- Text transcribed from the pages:

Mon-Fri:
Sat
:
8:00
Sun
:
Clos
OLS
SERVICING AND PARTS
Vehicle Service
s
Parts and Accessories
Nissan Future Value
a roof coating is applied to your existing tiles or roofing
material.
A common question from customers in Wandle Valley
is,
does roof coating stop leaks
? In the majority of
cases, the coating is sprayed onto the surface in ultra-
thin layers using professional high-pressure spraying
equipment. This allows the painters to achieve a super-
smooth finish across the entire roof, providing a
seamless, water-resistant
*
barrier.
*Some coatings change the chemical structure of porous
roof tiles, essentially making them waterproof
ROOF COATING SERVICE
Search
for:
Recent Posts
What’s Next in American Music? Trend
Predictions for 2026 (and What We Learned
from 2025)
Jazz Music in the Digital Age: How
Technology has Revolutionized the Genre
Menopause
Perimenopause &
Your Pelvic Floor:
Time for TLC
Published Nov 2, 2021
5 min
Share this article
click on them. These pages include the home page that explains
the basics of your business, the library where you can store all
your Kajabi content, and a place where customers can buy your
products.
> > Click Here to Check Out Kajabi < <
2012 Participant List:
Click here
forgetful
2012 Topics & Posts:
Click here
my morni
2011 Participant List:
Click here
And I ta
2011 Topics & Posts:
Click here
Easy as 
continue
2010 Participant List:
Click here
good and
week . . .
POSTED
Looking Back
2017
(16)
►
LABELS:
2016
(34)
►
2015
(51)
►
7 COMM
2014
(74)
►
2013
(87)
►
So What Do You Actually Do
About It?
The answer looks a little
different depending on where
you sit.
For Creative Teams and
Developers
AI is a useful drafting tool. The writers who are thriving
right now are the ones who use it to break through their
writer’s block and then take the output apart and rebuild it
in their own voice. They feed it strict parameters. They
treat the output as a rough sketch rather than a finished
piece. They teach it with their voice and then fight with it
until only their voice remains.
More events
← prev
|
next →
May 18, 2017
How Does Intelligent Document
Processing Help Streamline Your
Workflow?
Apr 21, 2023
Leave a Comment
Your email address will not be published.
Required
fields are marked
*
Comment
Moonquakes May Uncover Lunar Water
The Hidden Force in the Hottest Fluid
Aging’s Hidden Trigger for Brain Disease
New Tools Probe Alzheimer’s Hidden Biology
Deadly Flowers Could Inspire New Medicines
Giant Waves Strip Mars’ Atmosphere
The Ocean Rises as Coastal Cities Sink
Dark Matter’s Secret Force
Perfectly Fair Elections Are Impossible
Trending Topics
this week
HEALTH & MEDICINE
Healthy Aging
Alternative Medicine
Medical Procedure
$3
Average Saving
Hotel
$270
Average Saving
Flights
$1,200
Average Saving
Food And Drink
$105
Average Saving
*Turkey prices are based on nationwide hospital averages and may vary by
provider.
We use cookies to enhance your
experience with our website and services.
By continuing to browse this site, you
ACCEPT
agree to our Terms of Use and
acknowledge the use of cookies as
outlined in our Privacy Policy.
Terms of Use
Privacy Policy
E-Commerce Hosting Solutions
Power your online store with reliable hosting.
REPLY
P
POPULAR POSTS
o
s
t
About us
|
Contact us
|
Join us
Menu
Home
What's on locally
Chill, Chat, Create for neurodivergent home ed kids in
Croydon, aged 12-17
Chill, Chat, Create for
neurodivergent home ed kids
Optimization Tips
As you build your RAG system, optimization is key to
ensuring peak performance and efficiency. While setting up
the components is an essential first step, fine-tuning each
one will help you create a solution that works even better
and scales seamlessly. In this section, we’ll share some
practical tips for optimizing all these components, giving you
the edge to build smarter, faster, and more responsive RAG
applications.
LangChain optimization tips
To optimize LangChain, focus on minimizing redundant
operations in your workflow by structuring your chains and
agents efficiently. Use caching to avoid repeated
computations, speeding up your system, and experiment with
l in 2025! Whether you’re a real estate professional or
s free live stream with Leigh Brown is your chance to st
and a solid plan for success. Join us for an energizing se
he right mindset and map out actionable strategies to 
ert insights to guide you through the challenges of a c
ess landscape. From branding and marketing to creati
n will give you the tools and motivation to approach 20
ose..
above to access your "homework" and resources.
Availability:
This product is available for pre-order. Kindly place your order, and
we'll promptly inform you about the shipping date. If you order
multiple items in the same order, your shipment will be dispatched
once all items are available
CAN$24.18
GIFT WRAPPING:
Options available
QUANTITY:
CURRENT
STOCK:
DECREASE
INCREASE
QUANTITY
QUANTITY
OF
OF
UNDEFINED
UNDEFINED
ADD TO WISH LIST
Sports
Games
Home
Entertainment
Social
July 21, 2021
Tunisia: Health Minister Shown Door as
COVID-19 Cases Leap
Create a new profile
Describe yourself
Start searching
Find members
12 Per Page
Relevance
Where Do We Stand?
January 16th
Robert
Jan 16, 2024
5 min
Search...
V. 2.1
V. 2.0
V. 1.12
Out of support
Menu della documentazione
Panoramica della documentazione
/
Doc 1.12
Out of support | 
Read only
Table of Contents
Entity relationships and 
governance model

- What you are asked to do: Please render everything from the start of the records down to the line containing "Recent Posts", both ends included, as a Markdown table with the columns Row and Line. Number each line in the Row column and leave out blank lines.

- Reply to the exercise:
| Row | Line |
|---|---|
| 1 | Mon-Fri: |
| 2 | Sat |
| 3 | : |
| 4 | 8:00 |
| 5 | Sun |
| 6 | : |
| 7 | Clos |
| 8 | OLS |
| 9 | SERVICING AND PARTS |
| 10 | Vehicle Service |
| 11 | s |
| 12 | Parts and Accessories |
| 13 | Nissan Future Value |
| 14 | a roof coating is applied to your existing tiles or roofing |
| 15 | material. |
| 16 | A common question from customers in Wandle Valley |
| 17 | is, |
| 18 | does roof coating stop leaks |
| 19 | ? In the majority of |
| 20 | cases, the coating is sprayed onto the surface in ultra- |
| 21 | thin layers using professional high-pressure spraying |
| 22 | equipment. This allows the painters to achieve a super- |
| 23 | smooth finish across the entire roof, providing a |
| 24 | seamless, water-resistant |
| 25 | * |
| 26 | barrier. |
| 27 | *Some coatings change the chemical structure of porous |
| 28 | roof tiles, essentially making them waterproof |
| 29 | ROOF COATING SERVICE |
| 30 | Search |
| 31 | for: |
| 32 | Recent Posts |